I waited until her gaze found mine again. “See you at school.”

“See you at school,” she echoed quickly, and then her little feet carried her the rest of the way across the yard.

I followed behind her, pausing at the front door as she made her way to the open car door waiting for her. Cameron stood beside it, one hand on the top of the door, his eyes hard on me when I took my place next to Charlie’s parents on the door step.

“Don’t forget to call me about the fundraiser, Charlie!” her mom called, and Charlie just held up a hand in a short wave, not even looking behind her.

Before she could step into the car, Cameron’s hand found the crook of her arm, and she paused, looking up at him. His hand slid up the outside of her coat, up her slender neck to frame her face, and then he bent to kiss her.

When their lips connected, I looked away, down at the half-empty coffee cup in my hands, still stained with her pink lipstick.

“Young love,” Maxwell chuffed, smiling at me before clapping me on the back. “What do you say, Reese?

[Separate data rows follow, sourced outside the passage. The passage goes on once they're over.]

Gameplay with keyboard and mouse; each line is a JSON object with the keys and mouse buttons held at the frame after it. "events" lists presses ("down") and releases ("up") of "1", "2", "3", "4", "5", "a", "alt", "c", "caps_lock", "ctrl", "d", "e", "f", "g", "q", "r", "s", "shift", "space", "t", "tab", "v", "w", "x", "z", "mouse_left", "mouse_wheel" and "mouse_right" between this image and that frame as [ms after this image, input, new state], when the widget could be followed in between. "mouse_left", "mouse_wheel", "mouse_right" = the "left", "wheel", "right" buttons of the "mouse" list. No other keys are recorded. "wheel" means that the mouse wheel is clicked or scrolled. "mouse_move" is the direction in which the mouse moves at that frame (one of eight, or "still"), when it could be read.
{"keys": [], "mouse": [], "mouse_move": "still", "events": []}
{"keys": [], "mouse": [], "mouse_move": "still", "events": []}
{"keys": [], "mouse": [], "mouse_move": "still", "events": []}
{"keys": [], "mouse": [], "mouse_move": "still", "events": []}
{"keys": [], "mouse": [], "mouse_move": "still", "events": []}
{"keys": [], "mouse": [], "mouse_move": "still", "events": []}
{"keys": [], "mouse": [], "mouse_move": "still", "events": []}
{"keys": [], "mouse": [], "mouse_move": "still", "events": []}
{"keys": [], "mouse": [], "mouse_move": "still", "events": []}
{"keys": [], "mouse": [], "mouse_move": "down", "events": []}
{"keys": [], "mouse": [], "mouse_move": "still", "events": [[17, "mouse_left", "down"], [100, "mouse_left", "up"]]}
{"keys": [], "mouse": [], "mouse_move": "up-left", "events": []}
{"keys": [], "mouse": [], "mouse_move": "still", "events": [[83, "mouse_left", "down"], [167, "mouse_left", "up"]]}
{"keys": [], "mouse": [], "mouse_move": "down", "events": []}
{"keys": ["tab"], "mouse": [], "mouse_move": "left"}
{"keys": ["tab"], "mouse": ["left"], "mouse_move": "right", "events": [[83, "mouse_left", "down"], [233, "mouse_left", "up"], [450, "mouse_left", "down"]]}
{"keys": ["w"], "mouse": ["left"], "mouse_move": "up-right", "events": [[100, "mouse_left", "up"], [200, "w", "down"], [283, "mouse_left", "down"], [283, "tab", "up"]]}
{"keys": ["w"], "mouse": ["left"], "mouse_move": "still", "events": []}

Join an old man for a cigar?”

I chanced one last glance at Charlie, and immediately wished I hadn’t. She was looking up at Cameron like that kiss had brought her back to life, like he was the only man she ever wanted, and I had to remind myself that he was.

Cameron was her husband. I was the boy who used to live next door.

The sooner I got that through my head, the better.

Charlie slipped inside the car, and Cameron closed the door softly behind her, waving goodbye to all of us on the porch one last time. He watched me the longest, his brows low, and I knew that look in his eyes. He was threatened, and he was warning me. I’d have done the same thing if Charlie was mine.

“A cigar sounds great,” I finally answered. My eyes flicked to the window Charlie sat behind, but it was too tinted to see her through it. She was there, she was close, yet she was invisible. She was untouchable.

She was no different behind the barrier of that car door than she was to me in real life, and I needed to remember that.

With that realization, I tore my gaze away and followed her father into his study.